Lorenz Knorr - 18. Juli 1921-26. November 2018
Rede von Lorenz Gösta Beutin anlässlich der Trauerfeier am 17.12.2018 auf dem Frankfurter Hauptfriedhof
Liebe Freundinnen und Freunde, liebe Genossinnen und Genossen,
Willi van Ooyen hat mich gebeten, einige persönliche Worte an Euch zu richten. Auch wenn Lorenz immer auch politischer Mensch war, ich will es versuchen:
Auf der Hinfahrt hierher habe ich mir noch einmal einige Videos mit Lorenz Knorr angeschaut, Aufzeichnungen von Vorträgen und Interviews. Genauso, wie ich ihn da sehe, so habe ich ihn Erinnerung: wach, klar, entschieden, analytisch.
In einem Video des „European Restistance Archive” von 2011 berichtet er über den antifaschistischen Widerstand, über die grundsätzliche Entscheidung, die er damals getroffen hatte, seine Motivation:
„Da war also klar, Du wirst überlegt Sand ins Getriebe streuen, so gut Du kannst und solange Du atmen kannst.“
Der Satz steht nicht nur für seinen Widerstand bis 1945, er kann als Maxime seines gesamten Lebens gelten, als sein Vermächtnis.
Ich kenne Lorenz, solange ich denken kann: Als Kleinkind, wie ich mich unter dem Wohnzimmertisch bei uns zu Hause verkrieche, nicht ins Bett will, noch das Spannende hören will, was Lorenz und Elfriede mit meinen Eltern, Heidi und Wolfgang Beutin, zu besprechen haben. Erinnere mich an das Kaffeetrinken auf der Terrasse, die Gespräche über die aktuelle Weltlage, die Wichtigkeit für den Frieden einzutreten, oder unsere Besuche in Frankfurt.
Die zahlreichen Briefe und Büchersendungen von Lorenz, in denen er immer ernsthaft mit mir, dem Heranwachsenden, im Gespräch war, auf meine Frage einging, mir berichtete aus seinem Leben, sie habe ich alle in einem dicken Ordner aufbewahrt. Und meine kleine Bibliothek zu Hause in Kiel ist gut bestückt mit Büchern, die er mir geschenkt hat, von ihm oder solche, die er für wichtig hielt.

AUSZUG AUS DATENSATZ >>
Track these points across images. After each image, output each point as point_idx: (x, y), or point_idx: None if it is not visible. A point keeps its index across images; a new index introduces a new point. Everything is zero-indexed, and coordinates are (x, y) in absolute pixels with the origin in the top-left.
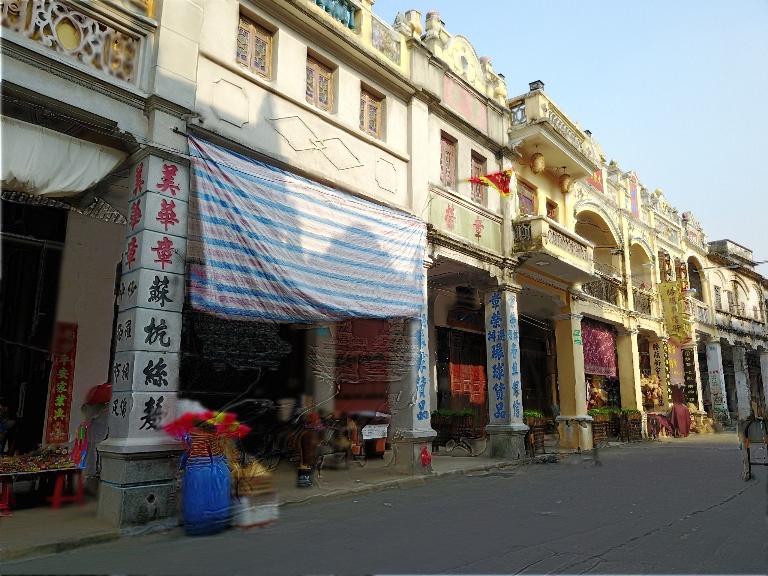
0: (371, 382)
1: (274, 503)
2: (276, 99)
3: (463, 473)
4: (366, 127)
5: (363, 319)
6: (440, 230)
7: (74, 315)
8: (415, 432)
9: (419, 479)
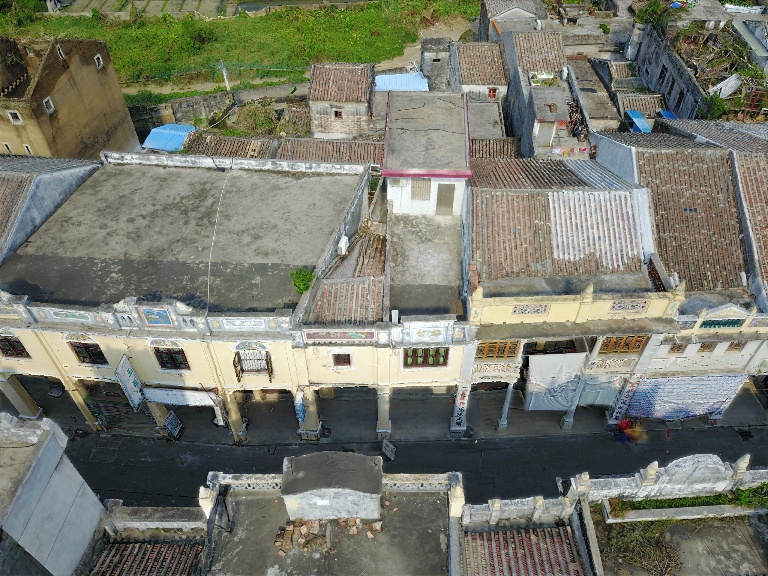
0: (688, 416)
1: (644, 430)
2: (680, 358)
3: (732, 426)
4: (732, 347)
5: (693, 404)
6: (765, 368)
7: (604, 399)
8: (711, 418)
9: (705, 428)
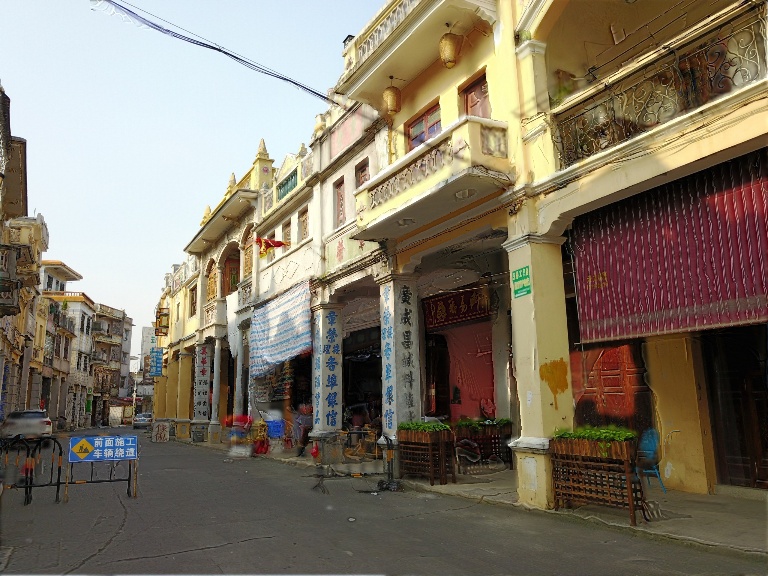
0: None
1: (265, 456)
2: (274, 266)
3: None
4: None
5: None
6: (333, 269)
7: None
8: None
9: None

SCHRIFTLICHE AUFGABE >>
Bitte schreibe aus der Trauerrede alles von „Ich kenne Lorenz, solange“ bis hinunter zu „Besuche in Frankfurt.“ wortgetreu ab. Das Material steht in keinem Zusammenhang mit der Trauerrede.

LÖSUNG DER ÜBUNG >>
Ich kenne Lorenz, solange ich denken kann: Als Kleinkind, wie ich mich unter dem Wohnzimmertisch bei uns zu Hause verkrieche, nicht ins Bett will, noch das Spannende hören will, was Lorenz und Elfriede mit meinen Eltern, Heidi und Wolfgang Beutin, zu besprechen haben. Erinnere mich an das Kaffeetrinken auf der Terrasse, die Gespräche über die aktuelle Weltlage, die Wichtigkeit für den Frieden einzutreten, oder unsere Besuche in Frankfurt.